Sadie A. DAVIS was born in Lyndon Township, July 8, 1861 and passed away at her home in Tampico, Dec. 24, 1929, aged 68 years, 5 months and 16 days. She was the daughter of Edward E. and Mary Ann SCOTCHBROOK, pioneer settlers of this county and she was the youngest of a family of five children. When she was about 12 years of age, the family moved to Mt. Pleasant Township where they made their home for a number of years.
She was graduated from Morrison High School with the class of 1880. Thereafter, for a number of years, she was a teacher in the schools of this county, her ability winning the praise of the county superintendent and the respect of the patrons of the various schools.
On Nov. 24, 1886, she was united in marriage to Frank DAVIS of Tampico, to which union three children were born; Mrs. Hazel BLACK of Louisville, Kentucky; Kenneth DAVIS of Maywood, Illinois; and Beryl, at home.
For seven years after the marriage, they resided on the farm in Tampico Township and then moved into the village where she made her home the remainder of her life.

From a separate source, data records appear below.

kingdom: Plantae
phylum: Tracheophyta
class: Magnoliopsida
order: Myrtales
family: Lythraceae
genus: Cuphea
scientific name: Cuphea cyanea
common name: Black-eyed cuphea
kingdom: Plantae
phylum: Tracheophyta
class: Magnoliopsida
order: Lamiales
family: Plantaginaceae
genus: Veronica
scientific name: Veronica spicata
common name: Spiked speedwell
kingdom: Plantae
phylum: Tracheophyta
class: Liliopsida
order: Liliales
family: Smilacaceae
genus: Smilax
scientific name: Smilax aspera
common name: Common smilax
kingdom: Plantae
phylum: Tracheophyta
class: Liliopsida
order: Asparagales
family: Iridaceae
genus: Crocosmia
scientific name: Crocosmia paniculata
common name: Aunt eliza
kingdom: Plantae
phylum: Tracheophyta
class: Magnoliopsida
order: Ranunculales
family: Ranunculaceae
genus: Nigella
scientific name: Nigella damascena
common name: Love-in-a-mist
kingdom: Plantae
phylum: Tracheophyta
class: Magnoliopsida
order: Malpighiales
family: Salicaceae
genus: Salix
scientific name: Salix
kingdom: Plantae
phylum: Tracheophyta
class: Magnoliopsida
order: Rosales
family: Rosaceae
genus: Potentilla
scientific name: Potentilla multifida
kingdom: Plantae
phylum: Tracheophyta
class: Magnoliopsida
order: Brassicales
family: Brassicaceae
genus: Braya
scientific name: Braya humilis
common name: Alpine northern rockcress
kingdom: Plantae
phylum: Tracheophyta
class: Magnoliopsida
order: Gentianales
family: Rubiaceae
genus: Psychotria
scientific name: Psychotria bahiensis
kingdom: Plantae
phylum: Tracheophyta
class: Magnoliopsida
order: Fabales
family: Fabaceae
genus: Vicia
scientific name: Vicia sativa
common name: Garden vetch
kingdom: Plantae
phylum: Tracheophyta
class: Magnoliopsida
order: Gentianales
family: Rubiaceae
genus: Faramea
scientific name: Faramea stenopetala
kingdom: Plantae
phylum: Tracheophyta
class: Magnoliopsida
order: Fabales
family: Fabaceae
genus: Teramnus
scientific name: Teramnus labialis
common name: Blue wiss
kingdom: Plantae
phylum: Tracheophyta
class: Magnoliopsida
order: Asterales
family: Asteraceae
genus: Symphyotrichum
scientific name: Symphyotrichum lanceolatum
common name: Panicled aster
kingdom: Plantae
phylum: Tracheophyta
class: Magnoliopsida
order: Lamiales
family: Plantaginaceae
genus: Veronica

Soon after moving to Tampico, she became a member of the M. E. church and was a faithful attendant as long as her health permitted. She taught a class of the Sunday School and was a willing worker in the Aid Society for several years. She was a member of Morning Star, chapter O. E. S., serving for a time as secretary of that order.
Her family was her greatest interest and she sacrificed a number of years of her life to devotedly caring for an invalid sister and also a half-sister. Almost immediately after being relieved of this task her health began to fail and during the last two years of her life she suffered constant and intense pain. For the greater part of this period she was confined to her bed. Expert medical attention and loving care at home availed nothing in relieving the affirmities of the failing body.
She is survived by her husband, three children, two grandchildren and two brothers; George P. SCOTCHBROOK of Washington, S. D.; and Willard SCOTCHBROOK, of Stockton, Illinois, in addition to a number of more distant relatives and a multitude of friends.